Nous nous quittons sans hâte, aucun de nous n'a lieu d'avoir honte. Et je repars plein d'énergie pour la semaine à venir, tout en pensant au petit cadeau que j'apporterai la prochaine fois. Du gingembre confit? De l'encens japonais ? Des roses rouges ? Une bougie parfumée ? Un roman érotique ? (Ces divers cadeaux que j'ai offerts ont été à chaque fois réellement appréciés.)

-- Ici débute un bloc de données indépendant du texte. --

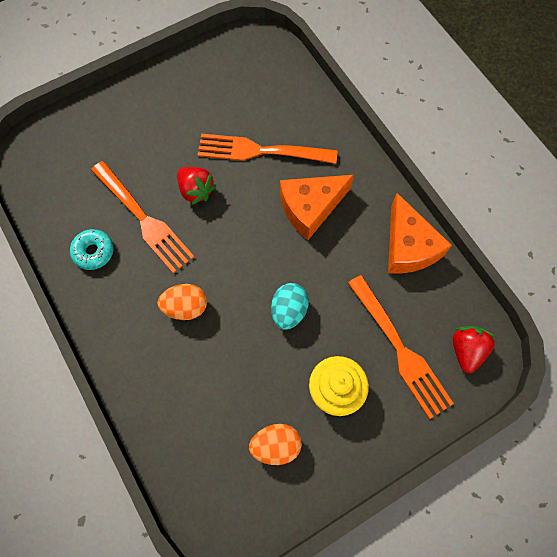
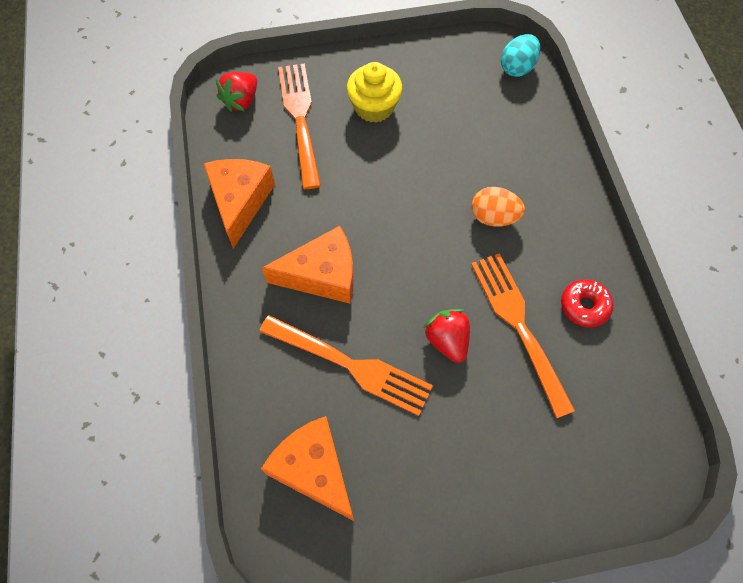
camera: 160 degrees left, 5 degrees down
turquoise donut [70,229,114,270] -> red donut [561,279,613,328]
orange egg [249,424,302,465] -> none
turquoise egg [271,283,309,330] -> turquoise egg moved to [501,34,540,77]
none -> orange cheese [261,416,354,521]

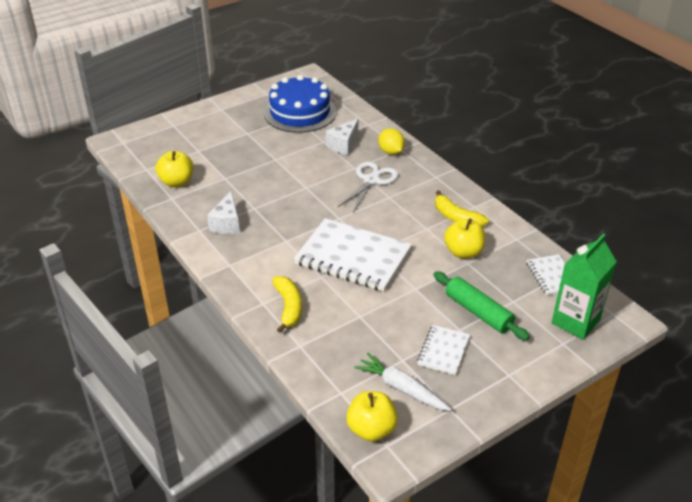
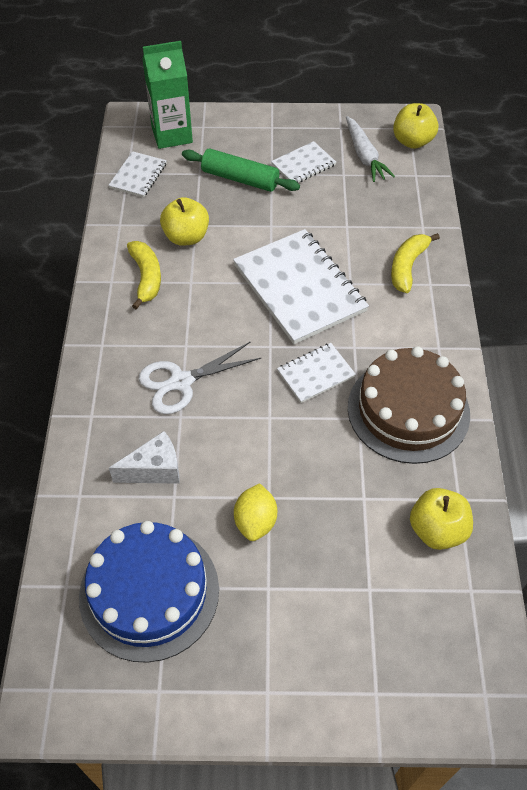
camera: 145 degrees left, 15 degrees up
white cheese [207,191,240,234] -> brown cake [348,346,470,464]
yellow lemon [378,128,405,155] -> yellow lemon moved to [234,483,277,541]
green rolling pin [433,271,530,340] -> green rolling pin turned 60 degrees counterclockwise [182,149,300,192]
none -> white notebook [277,343,356,403]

Jouissent-elles vraiment? Mon plaisir principal est de faire la minette à ces dames. Je pense que celles qui acceptent (les autres je ne vais pas les revoir) jouent le jeu. Je ne peux pas être sûr à 100%, mais il y a tout de même des indices qui donnent à penser que j'ai pu offrir quelques orgasmes bien réels : les vibrations du ventre et des cuisses, l'hypersensibilité des tétons après l'orgasme, et surtout (une seule fois), un flot de liquide sucré qui n'était pas de l'urine : ce genre d'émission ne se commande pas.

Alain  Valcour, avalc@free.fr

Note : Ce texte a été envoyé en 1999 à une revue féministe qui prétendait que les relations sexuelles rétribuées étaient une forme de viol, ce qui m'a ulcéré. Evidemment, il  n'a été ni publié ni commenté.